• [EXCERPT]
··········
Medicare has begun testing models for rewarding quality and efficiency. Two current experiments are the Hospital Quality Incentive Demonstration, which is rewarding hospitals for their performance on 34 process and outcome measures for inpatients with one of five conditions (AMI, heart failure, pneumonia, coronary artery bypass graft surgery, and hip and knee replacement); and the Physician Group Practice Demonstration, which aims to coordinate and improve care and enhance information technology among multispecialty group practices. Preliminary studies have shown positive results in terms of both quality and costs. These demonstrations and others will be closely watched for insight that could yield lessons for redesigning Medicare payments to produce a better, more efficient health care system.
Rewarding Quality and Efficiency
Support for fundamental payment reform is growing, as signaled by medical professional organizations' support for the concept of per-patient payments for providers serving as "medical homes," and by efforts led by the National Quality Forum to assess value across episodes of care. In addition, the authors note that a September 2006 Institute of Medicine report recommended further experiment and refinement of pay-for-performance incentives.
··········
[Extracted data entries]
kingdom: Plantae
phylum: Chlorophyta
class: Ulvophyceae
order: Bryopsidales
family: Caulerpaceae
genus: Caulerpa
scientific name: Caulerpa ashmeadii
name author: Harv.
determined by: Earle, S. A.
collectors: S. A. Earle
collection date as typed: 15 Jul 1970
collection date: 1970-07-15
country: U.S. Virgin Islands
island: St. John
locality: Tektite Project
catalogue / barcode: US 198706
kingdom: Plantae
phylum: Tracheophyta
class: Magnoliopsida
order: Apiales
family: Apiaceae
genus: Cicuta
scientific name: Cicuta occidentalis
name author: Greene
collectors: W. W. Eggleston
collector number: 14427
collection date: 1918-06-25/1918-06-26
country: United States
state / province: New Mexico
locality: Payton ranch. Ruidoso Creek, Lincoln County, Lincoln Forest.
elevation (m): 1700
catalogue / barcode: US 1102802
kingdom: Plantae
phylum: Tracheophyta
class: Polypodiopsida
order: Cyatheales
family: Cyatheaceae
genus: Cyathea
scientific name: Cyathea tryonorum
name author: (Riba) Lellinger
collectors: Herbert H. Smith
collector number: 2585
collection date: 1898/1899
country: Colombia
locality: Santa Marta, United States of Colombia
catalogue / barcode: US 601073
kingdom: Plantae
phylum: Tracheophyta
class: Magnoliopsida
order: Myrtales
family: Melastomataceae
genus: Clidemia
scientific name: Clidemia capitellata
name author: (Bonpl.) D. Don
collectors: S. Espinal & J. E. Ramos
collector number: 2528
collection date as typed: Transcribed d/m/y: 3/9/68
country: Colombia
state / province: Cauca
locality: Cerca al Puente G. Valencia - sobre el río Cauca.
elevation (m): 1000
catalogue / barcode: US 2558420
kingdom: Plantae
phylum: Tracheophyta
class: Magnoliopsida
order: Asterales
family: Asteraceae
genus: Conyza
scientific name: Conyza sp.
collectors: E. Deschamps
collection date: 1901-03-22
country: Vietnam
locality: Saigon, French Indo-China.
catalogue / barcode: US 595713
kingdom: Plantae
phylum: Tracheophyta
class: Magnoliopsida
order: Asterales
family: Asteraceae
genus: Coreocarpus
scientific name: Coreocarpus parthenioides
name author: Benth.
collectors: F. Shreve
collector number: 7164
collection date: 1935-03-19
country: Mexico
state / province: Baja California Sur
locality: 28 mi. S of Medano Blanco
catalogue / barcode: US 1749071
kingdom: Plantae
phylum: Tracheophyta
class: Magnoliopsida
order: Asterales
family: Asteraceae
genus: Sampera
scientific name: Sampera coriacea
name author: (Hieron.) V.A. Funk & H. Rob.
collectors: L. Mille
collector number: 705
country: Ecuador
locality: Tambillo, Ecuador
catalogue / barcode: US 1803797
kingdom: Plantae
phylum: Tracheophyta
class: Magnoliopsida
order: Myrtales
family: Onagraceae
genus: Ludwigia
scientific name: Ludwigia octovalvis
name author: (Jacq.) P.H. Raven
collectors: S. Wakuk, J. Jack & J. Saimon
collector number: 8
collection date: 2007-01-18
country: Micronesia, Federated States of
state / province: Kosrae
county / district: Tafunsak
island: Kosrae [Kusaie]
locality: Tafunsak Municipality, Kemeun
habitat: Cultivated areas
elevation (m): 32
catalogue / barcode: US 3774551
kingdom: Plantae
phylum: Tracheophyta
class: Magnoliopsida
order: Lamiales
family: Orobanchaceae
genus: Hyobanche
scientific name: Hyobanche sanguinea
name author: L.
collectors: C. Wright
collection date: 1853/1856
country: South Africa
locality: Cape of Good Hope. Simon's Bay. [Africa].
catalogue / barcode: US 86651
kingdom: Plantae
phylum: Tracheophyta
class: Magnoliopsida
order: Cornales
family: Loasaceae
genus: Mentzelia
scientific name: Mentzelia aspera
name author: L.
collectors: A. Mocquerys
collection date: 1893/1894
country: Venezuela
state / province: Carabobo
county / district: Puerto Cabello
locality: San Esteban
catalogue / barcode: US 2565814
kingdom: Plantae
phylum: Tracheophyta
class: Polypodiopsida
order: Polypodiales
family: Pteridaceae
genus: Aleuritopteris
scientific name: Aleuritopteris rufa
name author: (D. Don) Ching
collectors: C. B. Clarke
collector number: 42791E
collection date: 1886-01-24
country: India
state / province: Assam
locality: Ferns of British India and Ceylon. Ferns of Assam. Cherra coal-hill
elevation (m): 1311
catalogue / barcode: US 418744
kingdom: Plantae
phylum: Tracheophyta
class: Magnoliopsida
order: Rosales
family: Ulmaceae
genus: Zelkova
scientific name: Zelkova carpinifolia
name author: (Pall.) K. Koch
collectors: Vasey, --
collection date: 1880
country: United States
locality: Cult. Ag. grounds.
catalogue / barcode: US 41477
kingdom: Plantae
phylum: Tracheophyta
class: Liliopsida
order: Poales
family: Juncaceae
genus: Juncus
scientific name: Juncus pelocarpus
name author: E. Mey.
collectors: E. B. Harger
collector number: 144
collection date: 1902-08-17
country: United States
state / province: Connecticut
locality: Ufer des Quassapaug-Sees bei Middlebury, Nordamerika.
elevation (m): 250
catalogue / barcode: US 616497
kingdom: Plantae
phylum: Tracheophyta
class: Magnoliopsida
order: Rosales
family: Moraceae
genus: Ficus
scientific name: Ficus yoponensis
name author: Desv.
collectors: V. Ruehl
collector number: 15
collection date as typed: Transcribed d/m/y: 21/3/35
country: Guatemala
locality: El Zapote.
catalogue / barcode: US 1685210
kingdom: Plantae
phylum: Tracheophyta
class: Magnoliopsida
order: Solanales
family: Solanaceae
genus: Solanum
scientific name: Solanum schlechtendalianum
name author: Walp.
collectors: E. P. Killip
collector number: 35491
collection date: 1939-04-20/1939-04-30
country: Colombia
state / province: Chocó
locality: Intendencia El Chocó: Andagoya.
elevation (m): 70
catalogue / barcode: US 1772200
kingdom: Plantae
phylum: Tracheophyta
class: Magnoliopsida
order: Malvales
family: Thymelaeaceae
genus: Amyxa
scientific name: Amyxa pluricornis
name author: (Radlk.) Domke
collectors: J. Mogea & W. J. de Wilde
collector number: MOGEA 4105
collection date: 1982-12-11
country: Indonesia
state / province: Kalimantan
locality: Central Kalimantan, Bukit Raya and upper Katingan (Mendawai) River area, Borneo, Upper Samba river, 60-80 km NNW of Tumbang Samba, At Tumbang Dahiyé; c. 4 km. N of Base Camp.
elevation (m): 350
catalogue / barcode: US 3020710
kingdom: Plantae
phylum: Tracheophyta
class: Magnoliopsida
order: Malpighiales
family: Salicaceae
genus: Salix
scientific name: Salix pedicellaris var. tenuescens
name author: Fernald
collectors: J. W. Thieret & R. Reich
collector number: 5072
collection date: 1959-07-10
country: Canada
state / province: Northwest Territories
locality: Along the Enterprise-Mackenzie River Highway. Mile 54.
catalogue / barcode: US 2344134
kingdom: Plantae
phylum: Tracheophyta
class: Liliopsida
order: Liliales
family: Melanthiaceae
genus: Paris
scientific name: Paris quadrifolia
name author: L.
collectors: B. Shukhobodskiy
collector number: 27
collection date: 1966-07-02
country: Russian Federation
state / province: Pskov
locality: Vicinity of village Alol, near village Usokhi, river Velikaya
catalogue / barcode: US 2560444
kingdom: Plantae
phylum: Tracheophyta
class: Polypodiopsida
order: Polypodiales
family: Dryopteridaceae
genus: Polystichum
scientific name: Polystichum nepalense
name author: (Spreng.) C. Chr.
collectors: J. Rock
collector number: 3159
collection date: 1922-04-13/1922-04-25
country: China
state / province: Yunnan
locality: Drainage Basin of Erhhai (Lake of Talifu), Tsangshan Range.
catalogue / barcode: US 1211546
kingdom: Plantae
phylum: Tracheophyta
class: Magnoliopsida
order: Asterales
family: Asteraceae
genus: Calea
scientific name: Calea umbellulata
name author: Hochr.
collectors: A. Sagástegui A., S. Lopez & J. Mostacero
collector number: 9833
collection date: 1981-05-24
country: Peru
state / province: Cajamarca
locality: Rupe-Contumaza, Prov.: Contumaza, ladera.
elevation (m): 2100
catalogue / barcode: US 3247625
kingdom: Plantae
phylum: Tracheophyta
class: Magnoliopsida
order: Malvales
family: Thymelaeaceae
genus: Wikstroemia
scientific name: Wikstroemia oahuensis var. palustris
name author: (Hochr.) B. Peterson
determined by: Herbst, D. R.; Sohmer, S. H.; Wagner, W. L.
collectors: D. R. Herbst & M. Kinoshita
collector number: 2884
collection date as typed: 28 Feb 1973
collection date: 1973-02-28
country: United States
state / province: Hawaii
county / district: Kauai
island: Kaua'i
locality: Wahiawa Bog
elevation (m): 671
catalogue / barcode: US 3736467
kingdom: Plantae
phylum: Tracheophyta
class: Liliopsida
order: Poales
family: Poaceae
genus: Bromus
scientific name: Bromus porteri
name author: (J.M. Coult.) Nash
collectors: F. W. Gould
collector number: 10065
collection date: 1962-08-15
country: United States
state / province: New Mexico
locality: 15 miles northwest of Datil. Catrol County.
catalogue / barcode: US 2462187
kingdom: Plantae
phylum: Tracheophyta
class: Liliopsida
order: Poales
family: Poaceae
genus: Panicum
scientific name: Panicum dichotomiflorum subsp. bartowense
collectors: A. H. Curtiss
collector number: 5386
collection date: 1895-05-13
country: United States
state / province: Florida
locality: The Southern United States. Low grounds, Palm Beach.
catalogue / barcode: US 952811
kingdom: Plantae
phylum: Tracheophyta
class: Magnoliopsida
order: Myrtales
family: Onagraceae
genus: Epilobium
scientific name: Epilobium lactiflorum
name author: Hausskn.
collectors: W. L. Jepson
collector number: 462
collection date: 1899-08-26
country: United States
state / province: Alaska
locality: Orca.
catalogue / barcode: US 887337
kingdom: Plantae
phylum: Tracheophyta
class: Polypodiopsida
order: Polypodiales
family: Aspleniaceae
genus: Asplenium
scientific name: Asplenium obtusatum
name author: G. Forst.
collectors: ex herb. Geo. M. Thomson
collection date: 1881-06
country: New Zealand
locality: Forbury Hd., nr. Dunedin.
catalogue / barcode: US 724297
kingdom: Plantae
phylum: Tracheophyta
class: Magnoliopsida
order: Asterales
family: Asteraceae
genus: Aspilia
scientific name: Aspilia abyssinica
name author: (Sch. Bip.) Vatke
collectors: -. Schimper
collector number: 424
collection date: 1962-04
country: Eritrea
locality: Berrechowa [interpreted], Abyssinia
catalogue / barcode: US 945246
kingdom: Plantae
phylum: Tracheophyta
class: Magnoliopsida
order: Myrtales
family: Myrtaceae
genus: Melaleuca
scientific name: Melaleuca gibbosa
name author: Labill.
··········
• [WHAT YOU NEED TO DO] Please answer from the Medicare excerpt: how many process and outcome measures does the Hospital Quality Incentive Demonstration use to reward hospitals?

• [REPLY] 34 measures.